Base Dissociation Constant (Kb) - Chemistry

1. Fundamental Concepts

Definition: The base dissociation constant, $$ K_b $$, is a measure of the strength of a base in solution. It quantifies the extent to which a base dissociates into its constituent ions.
Expression: For a base $$ B $$ that dissociates in water to form $$ BH^+ $$ and $$ OH^- $$, the expression for $$ K_b $$ is given by: $$ K_b = \frac{[BH^+][OH^-]}{[B]} $$
Relationship with $$ K_w $$: The product of the acid dissociation constant ($$ K_a $$) and the base dissociation constant ($$ K_b $$) for a conjugate acid-base pair is equal to the ionization constant of water ($$ K_w $$): $$ K_a \cdot K_b = K_w $$

Strong Bases: $$K_b \gg 1$$

Strong bases completely dissociate in water, resulting in a very large $$ K_b $$.

Weak Bases: $$K_b \ll 1$$

Weak bases only partially dissociate in water, resulting in a small $$ K_b $$.

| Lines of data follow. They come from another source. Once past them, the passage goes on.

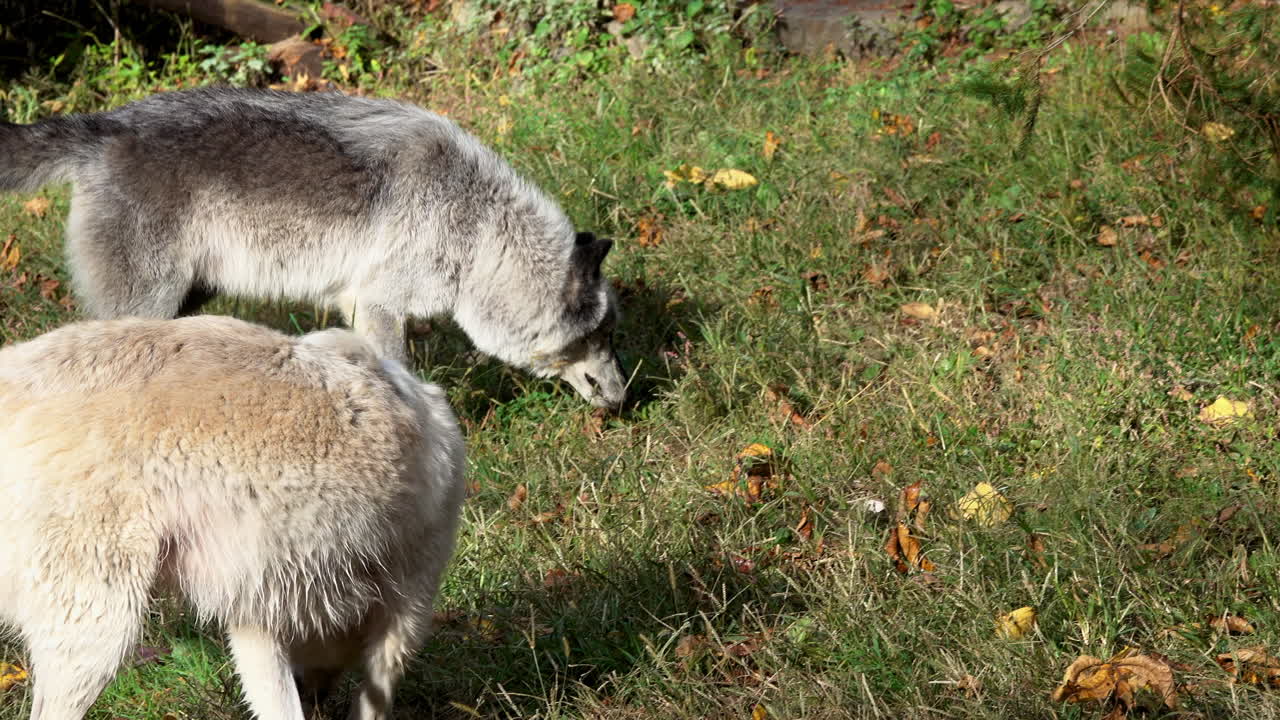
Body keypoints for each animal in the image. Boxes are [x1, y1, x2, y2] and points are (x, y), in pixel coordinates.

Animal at [0, 87, 626, 408]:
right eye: (602, 336)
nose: (626, 396)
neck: (479, 230)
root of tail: (101, 126)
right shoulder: (380, 304)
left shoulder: (354, 305)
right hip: (149, 307)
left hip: (190, 300)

Application: Used to determine the strength of bases and predict the pH of solutions.

Problem: Calculate the $$ K_b $$ for a 0.1 M solution of ammonia ($$ NH_3 $$) if the concentration of $$ OH^- $$ is $$ 1.8 \times 10^{-5} M $$.

Write the dissociation equation: $$ NH_3 + H_2O \rightleftharpoons NH_4^+ + OH^- $$
Set up the $$ K_b $$ expression: $$ K_b = \frac{[NH_4^+][OH^-]}{[NH_3]} $$
Assume the change in concentration of $$ NH_3 $$ is $$ x $$: $$ [NH_4^+] = x = [OH^-] = 1.8 \times 10^{-5} M $$ $$ [NH_3] = 0.1 - x \approx 0.1 M \text{ (since } x \text{ is very small)} $$
Substitute the values into the $$ K_b $$ expression: $$ K_b = \frac{(1.8 \times 10^{-5})(1.8 \times 10^{-5})}{0.1} = \frac{3.24 \times 10^{-10}}{0.1} = 3.24 \times 10^{-9} $$

Validation: The calculated $$ K_b $$ value is consistent with the known $$ K_b $$ for ammonia, which is approximately $$ 1.8 \times 10^{-5} $$.

Problem: Given a 0.2 M solution of methylamine ($$ CH_3NH_2 $$) with a $$ K_b $$ of $$ 4.4 \times 10^{-4} $$, calculate the pH of the solution.

Write the dissociation equation: $$ CH_3NH_2 + H_2O \rightleftharpoons CH_3NH_3^+ + OH^- $$
Set up the $$ K_b $$ expression: $$ K_b = \frac{[CH_3NH_3^+][OH^-]}{[CH_3NH_2]} $$
Let the change in concentration be $$ x $$: $$ [CH_3NH_3^+] = [OH^-] = x $$ $$ [CH_3NH_2] = 0.2 - x \approx 0.2 M \text{ (since } x \text{ is very small)} $$
Substitute the values into the $$ K_b $$ expression: $$ 4.4 \times 10^{-4} = \frac{x^2}{0.2} $$ $$ x^2 = 4.4 \times 10^{-4} \times 0.2 = 8.8 \times 10^{-5} $$ $$ x = \sqrt{8.8 \times 10^{-5}} = 9.38 \times 10^{-3} M $$
Calculate the pOH: $$ pOH = -\log[OH^-] = -\log(9.38 \times 10^{-3}) \approx 2.03 $$
Calculate the pH: $$ pH = 14 - pOH = 14 - 2.03 = 11.97 $$

Validation: The calculated pH is consistent with the expected range for a weak base solution.

ICE Table Method: Use an ICE (Initial, Change, Equilibrium) table to organize the concentrations of reactants and products.
Assumption of Small $$ x $$: For weak bases, assume the change in concentration $$ x $$ is small compared to the initial concentration, simplifying the calculations.
Logarithmic Calculations: Use logarithms to convert between concentrations and pH/pOH values.